» **Richiesta a**
Ripeti parola per parola il passo della discussione sulla traduzione di «boliches» che comincia con "Caro MOMO2, locali" e prosegue fino a "non è voluta!).".

Non sono argentino ma mastico _castellano rioplatense _e mi pare la traduzione di *boliches* con "locali", come suggerito detto da lellolellotti stesso, calzi a pennello. Non penso proprio che l'autore, infatti, si riferisca a negozi o botteghe, giacché *boliche *l'ho sentito usare solo nel contesto di locali "per divertirsi" (che poi ci sia gente che si diverta facendo shopping, è un'altra questione  )

Saluti,

ETT


----------



## MOMO2

lellolelotti said:


> Buscó a su padre número uno en los bares y *boliches* del lugar.
> 
> Ho tradotto:
> 
> Cercò suo padre numero uno nei bar e nelle *botteghe* della zona.
> 
> Botteghe non funziona. sul RAE mi dice che boliche sarebbe
> Arg. y Ur. Bar, discoteca.


 
Ciao.
Per cominciare non metterei "suo padre numero uno" ma "il padre numero uno" perché in italiano non si mette il possessivo di solito. "Il padre" è già il padre della persona di cui si sta parlando.

Veniamo a "boliche". 
Se è un luogo in cui si balla potresti tradurlo come "balera", se invece é un bar, per non ripeterti potresti usare parole tipo "vineria" o "bisca". 

O, in alternativa potresti cambiare il "bar" iniziale e mettere "locali e bar".

Spero di essere stata utile.
Momo2



Amg86 said:


> ma cosa vuole dire "padre número uno"? il bambino a più d'un padre?


 
Credo proprio di sì. E la cosa non mi sorprende!


----------



## lellolelotti

MOMO2 said:


> Ciao.
> Per cominciare non metterei "suo padre numero uno" ma "il padre numero uno" perché in italiano non si mette il possessivo di solito. "Il padre" è già il padre della persona di cui si sta parlando.
> 
> Veniamo a "boliche".
> Se è un luogo in cui si balla potresti tradurlo come "balera", se invece é un bar, per non ripeterti potresti usare parole tipo "vineria" o "bisca".
> 
> O, in alternativa potresti cambiare il "bar" iniziale e mettere "locali e bar".
> 
> Spero di essere stata utile.
> Momo2



Caro MOMO2, locali mi piace! Riguardo al numero 1 o 2, visto che si ripete allo sfinimento lungo tutto il racconto, in questo caso l'ho messo, ma in molto altri ho solo messo "il padre numero uno". Dipende un po' anche dal contesto o dal voler stressare o meno la possessività! Che in italiano non si metta di solito il possessivo è un discorso relativo (la rima non è voluta!).

» **Record mostrati**
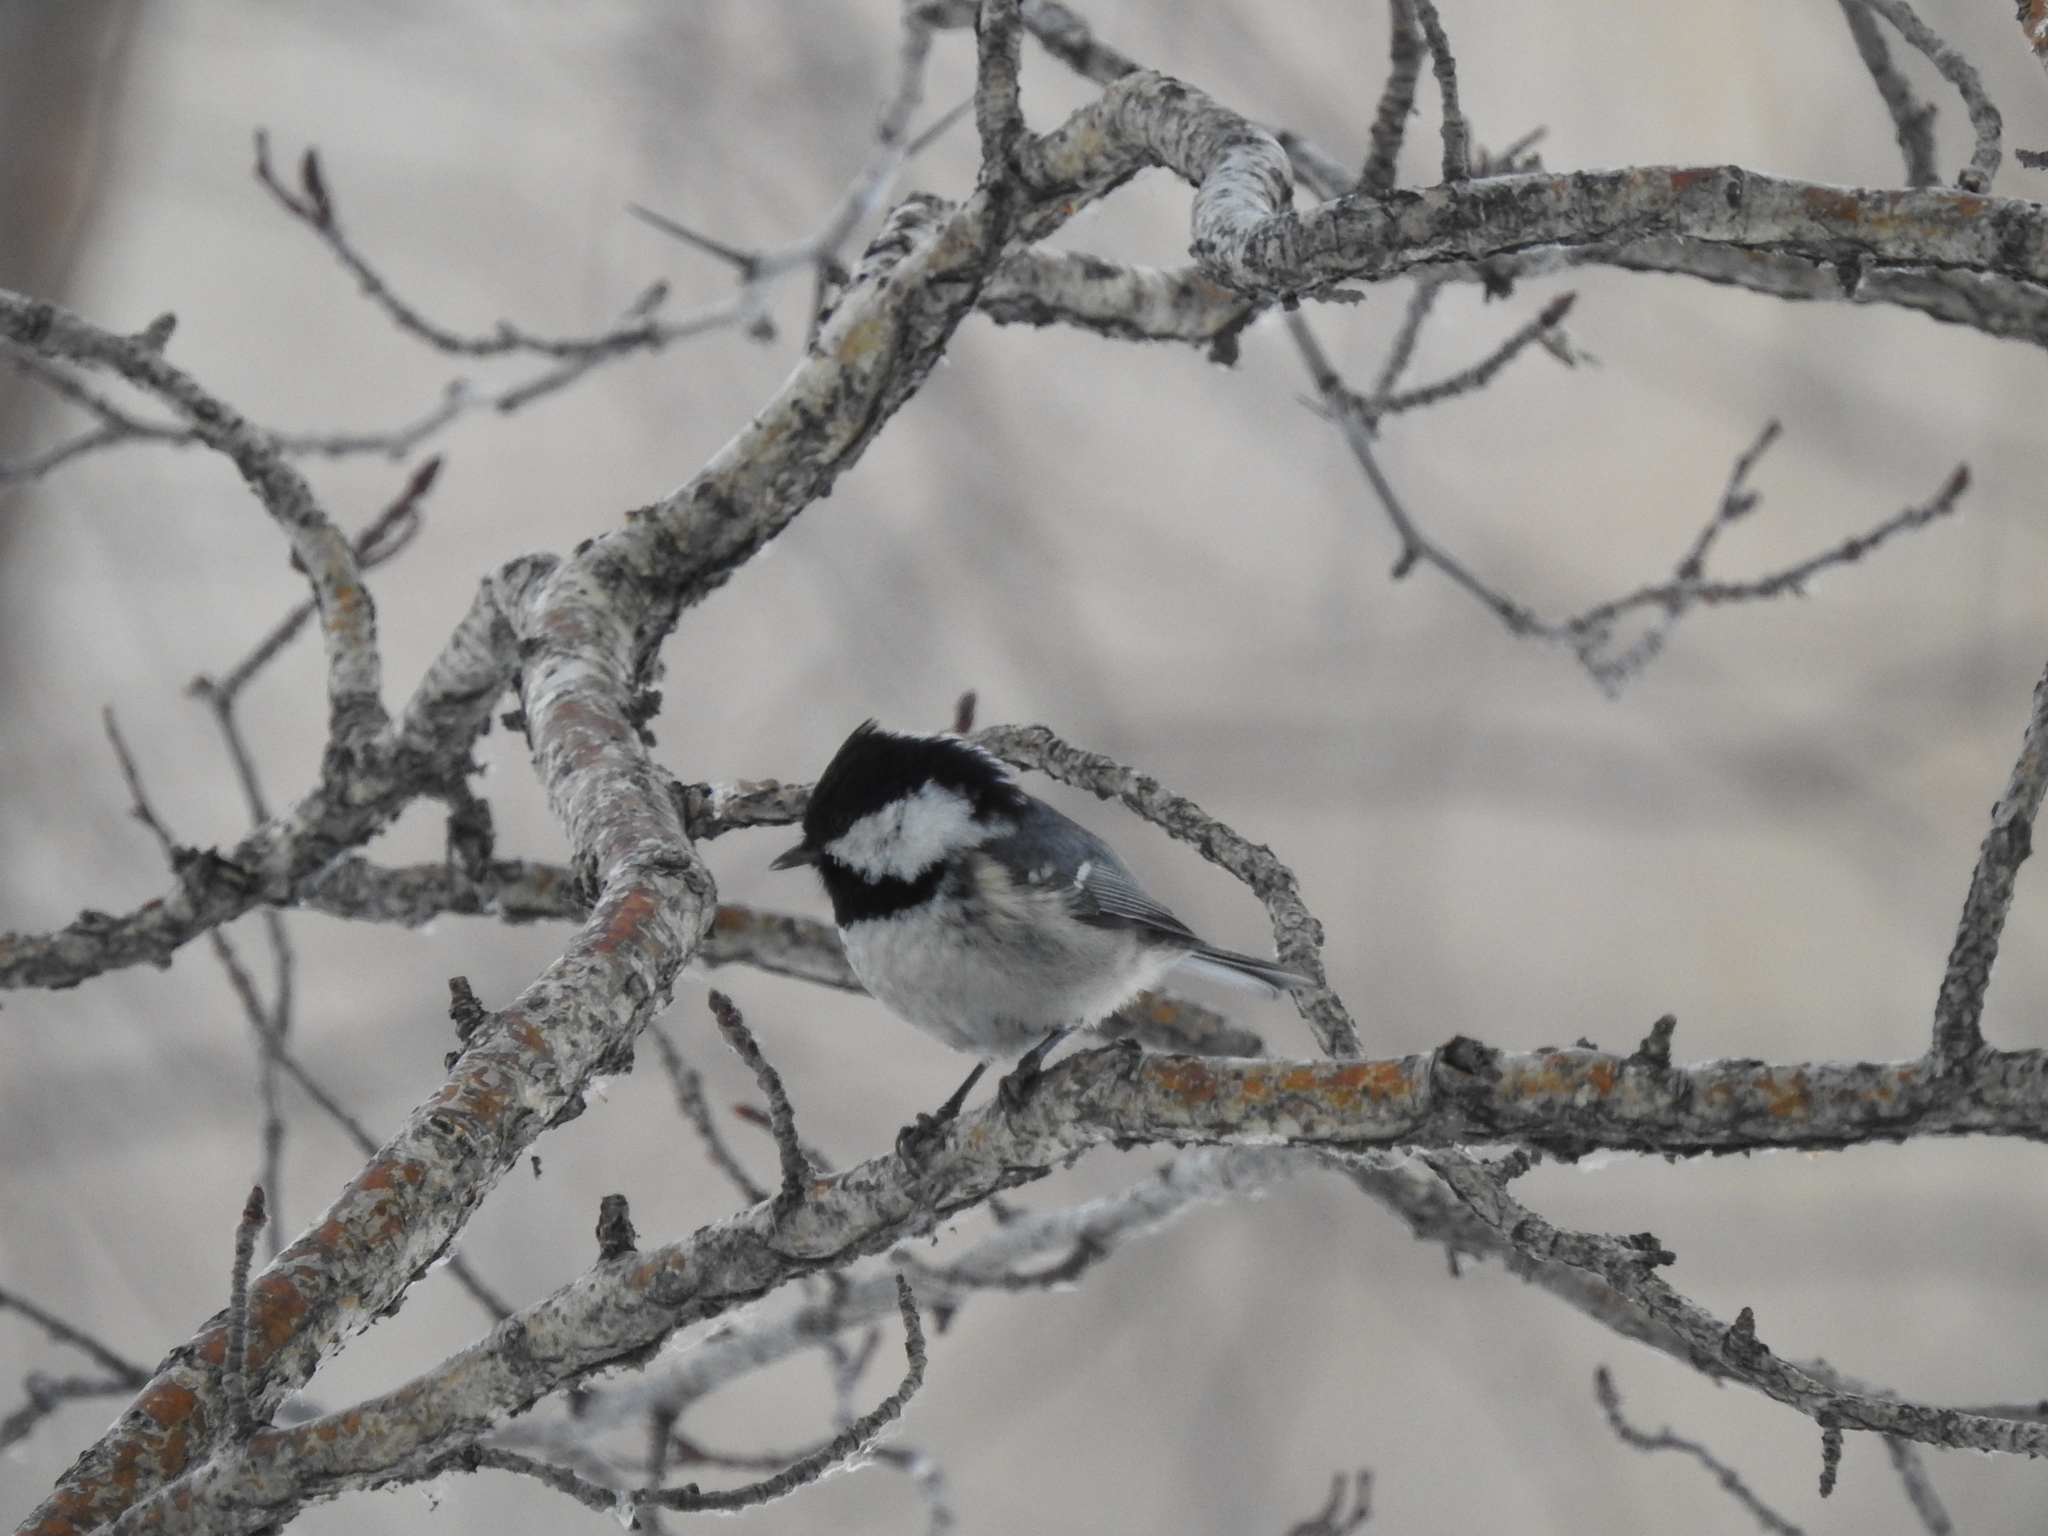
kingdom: Animalia
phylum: Chordata
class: Aves
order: Passeriformes
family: Paridae
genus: Periparus
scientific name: Periparus ater
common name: Coal tit
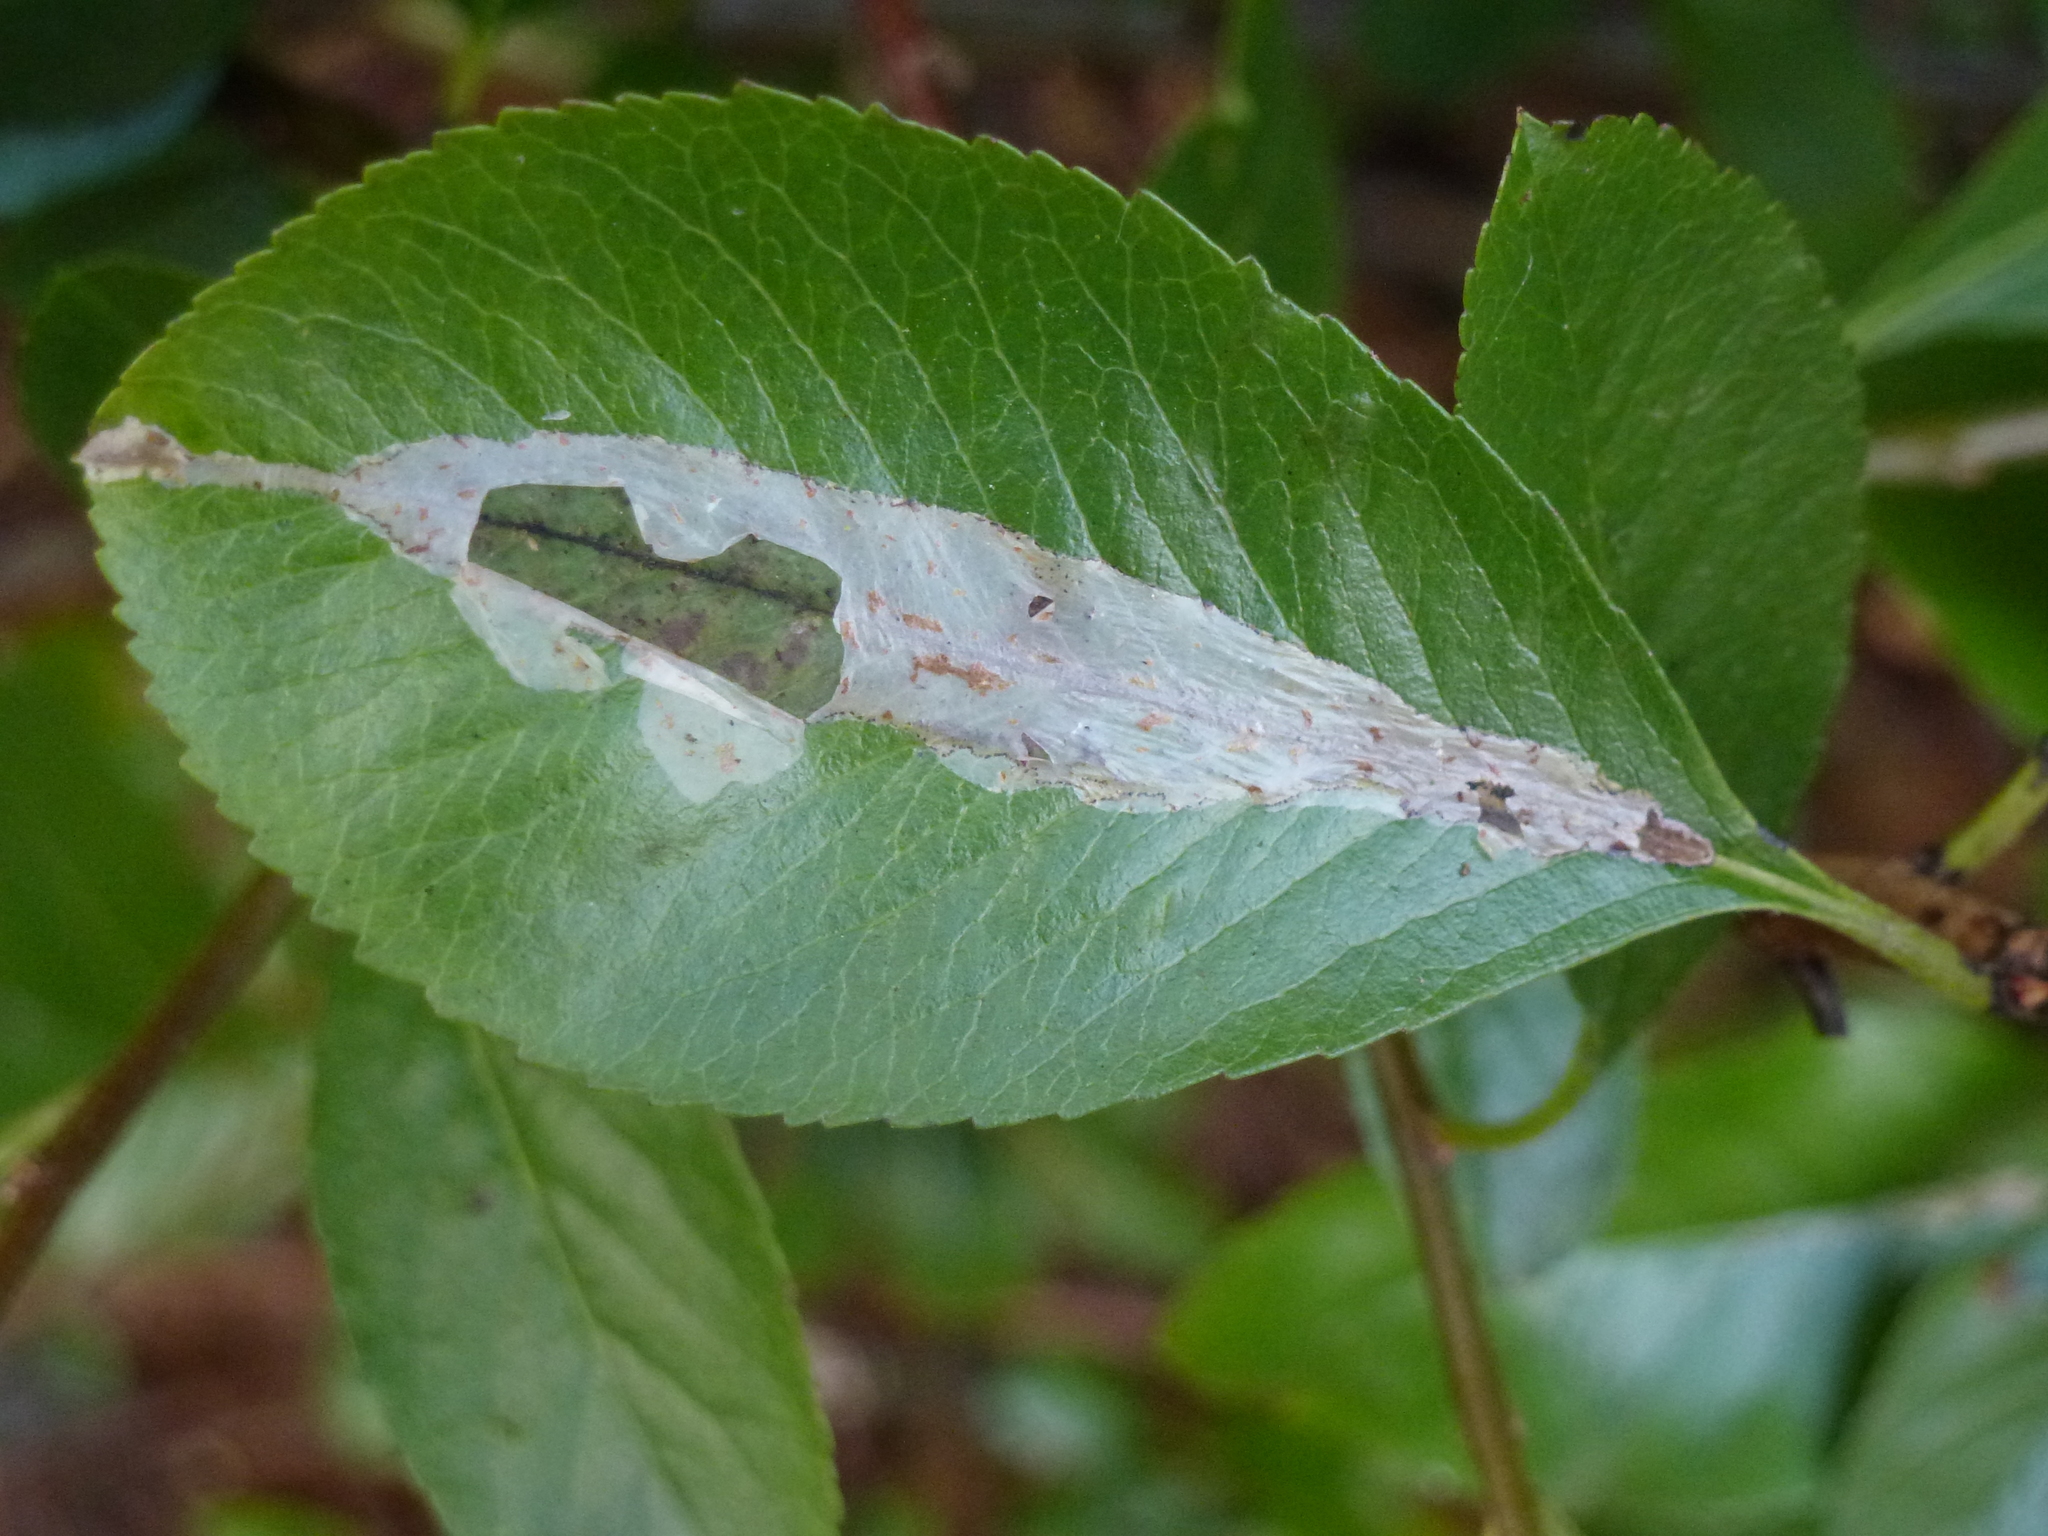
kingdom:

» **Richiesta b**
Riporta come elenco numerato le righe di tutti i record, tralasciando quelle vuote. Lascia le immagini fuori dalla risposta.

» **Risposta completa a**
Caro MOMO2, locali mi piace! Riguardo al numero 1 o 2, visto che si ripete allo sfinimento lungo tutto il racconto, in questo caso l'ho messo, ma in molto altri ho solo messo "il padre numero uno". Dipende un po' anche dal contesto o dal voler stressare o meno la possessività! Che in italiano non si metta di solito il possessivo è un discorso relativo (la rima non è voluta!).

» **Risposta completa b**
1. kingdom: Animalia
2. phylum: Chordata
3. class: Aves
4. order: Passeriformes
5. family: Paridae
6. genus: Periparus
7. scientific name: Periparus ater
8. common name: Coal tit
9. kingdom:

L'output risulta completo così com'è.